╔══

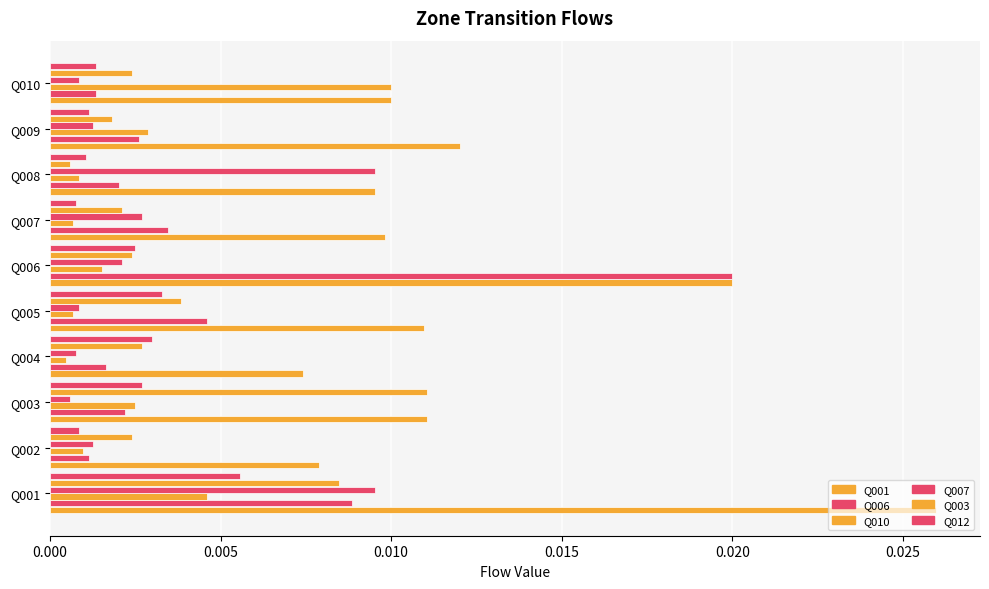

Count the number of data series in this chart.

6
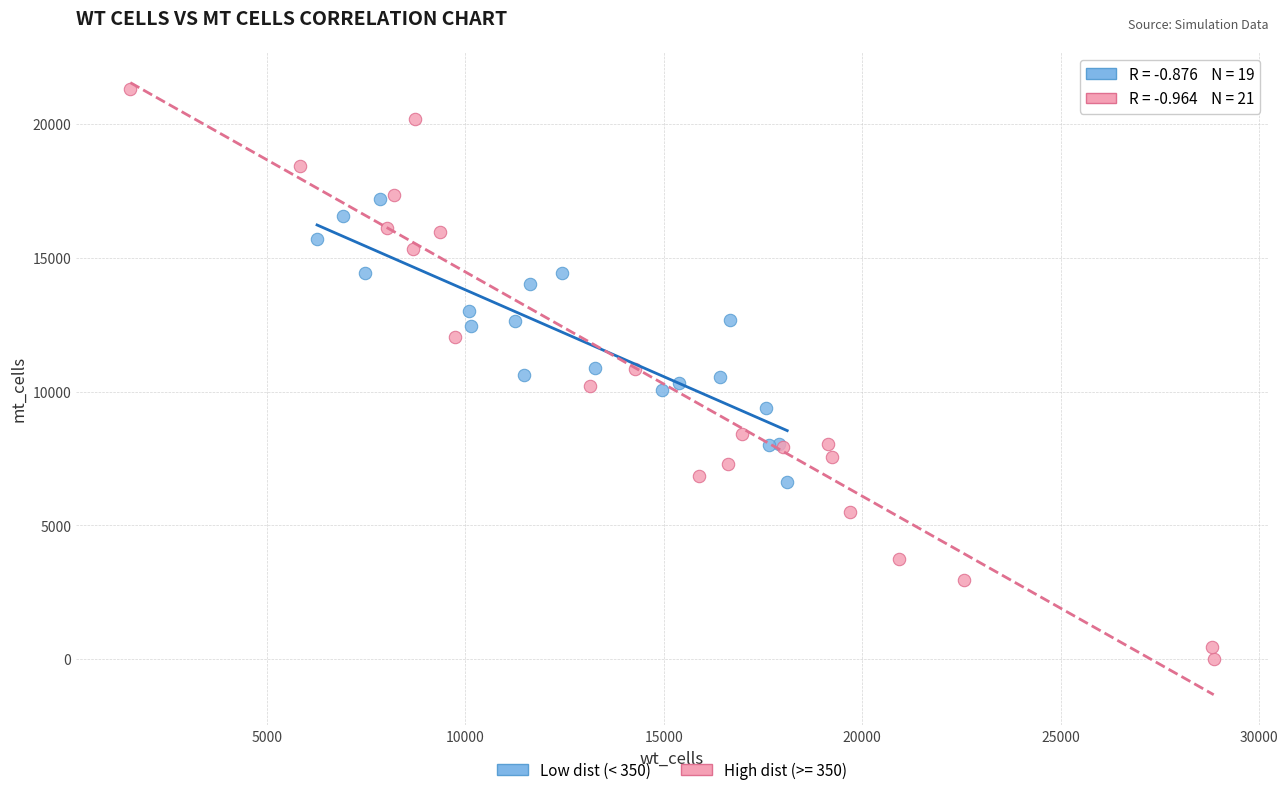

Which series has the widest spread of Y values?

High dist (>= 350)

╚══
╔══

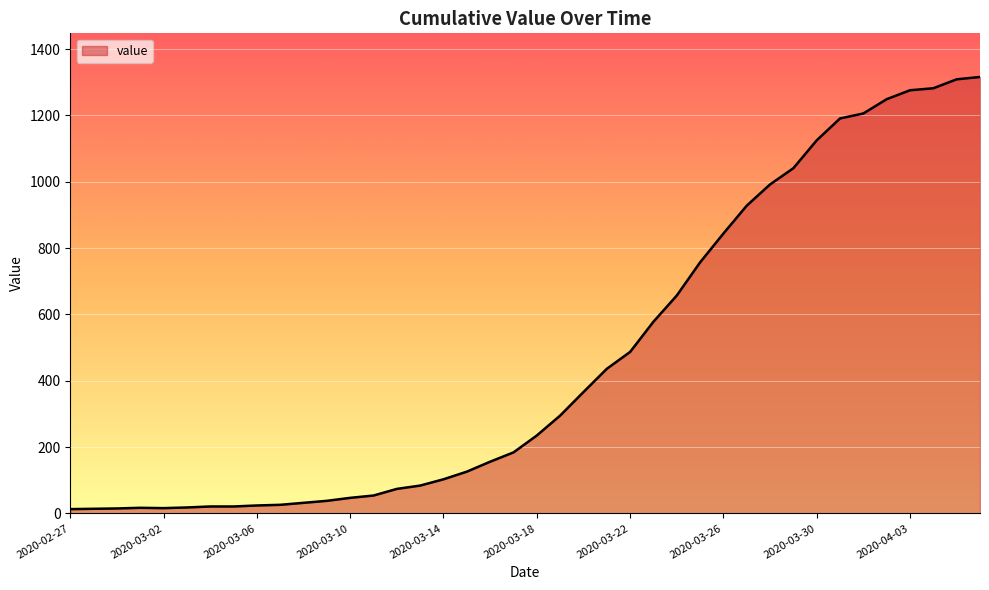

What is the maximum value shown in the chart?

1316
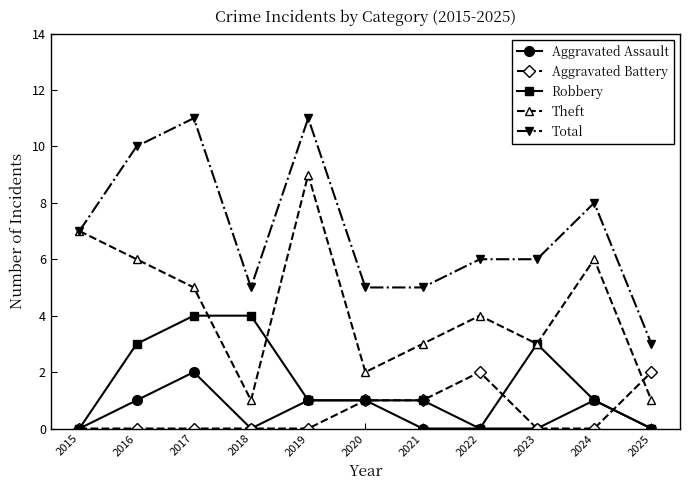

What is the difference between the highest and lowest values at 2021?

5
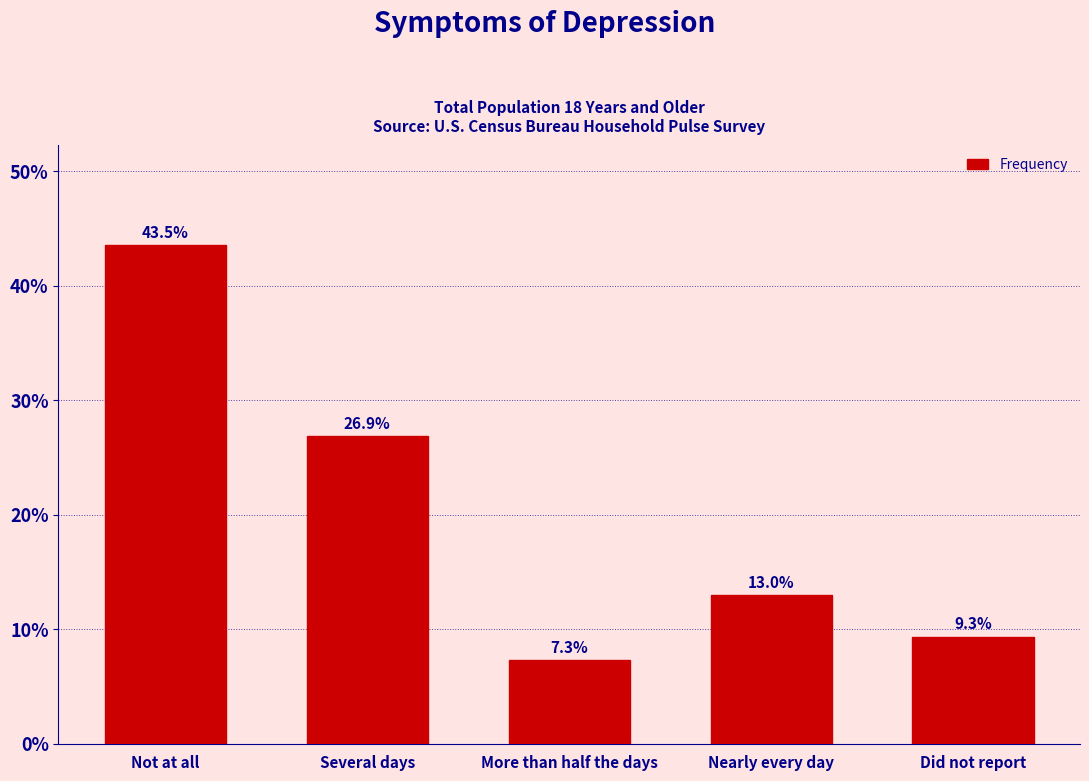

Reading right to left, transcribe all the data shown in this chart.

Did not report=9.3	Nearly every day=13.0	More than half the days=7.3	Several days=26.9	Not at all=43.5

╚══
╔══

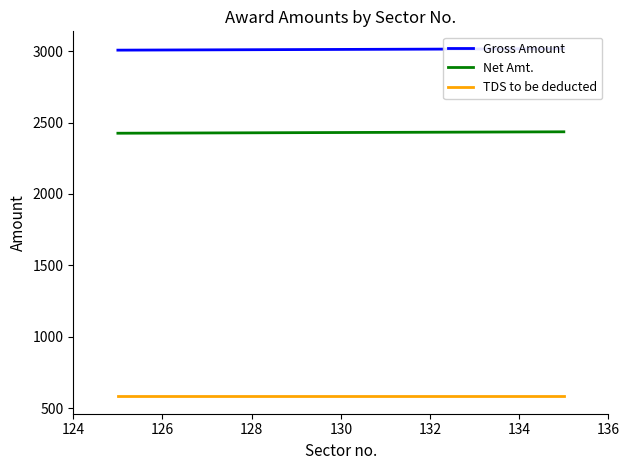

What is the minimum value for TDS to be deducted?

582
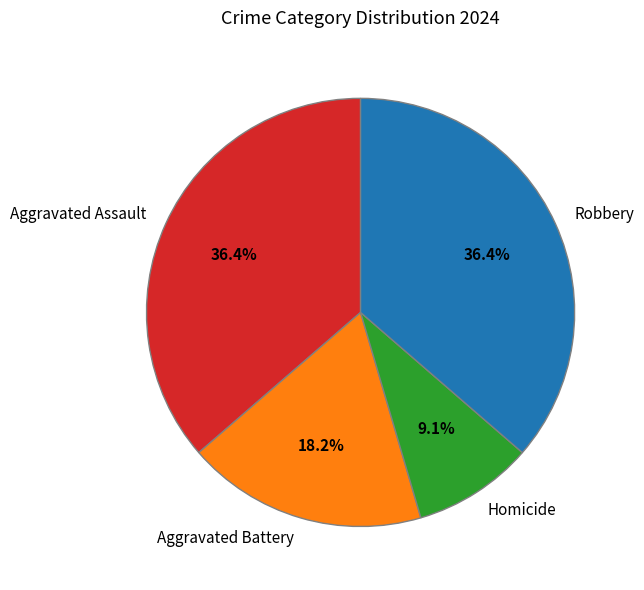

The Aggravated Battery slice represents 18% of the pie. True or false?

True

╚══

- **Work instructions**
Please write out the lines above exactly as they appear, starting at the line with "Count the number" and ending at the line with "Which series has", both included, and leave out the pictures.

- **Result of the exercise**
Count the number of data series in this chart.

6

Which series has the widest spread of Y values?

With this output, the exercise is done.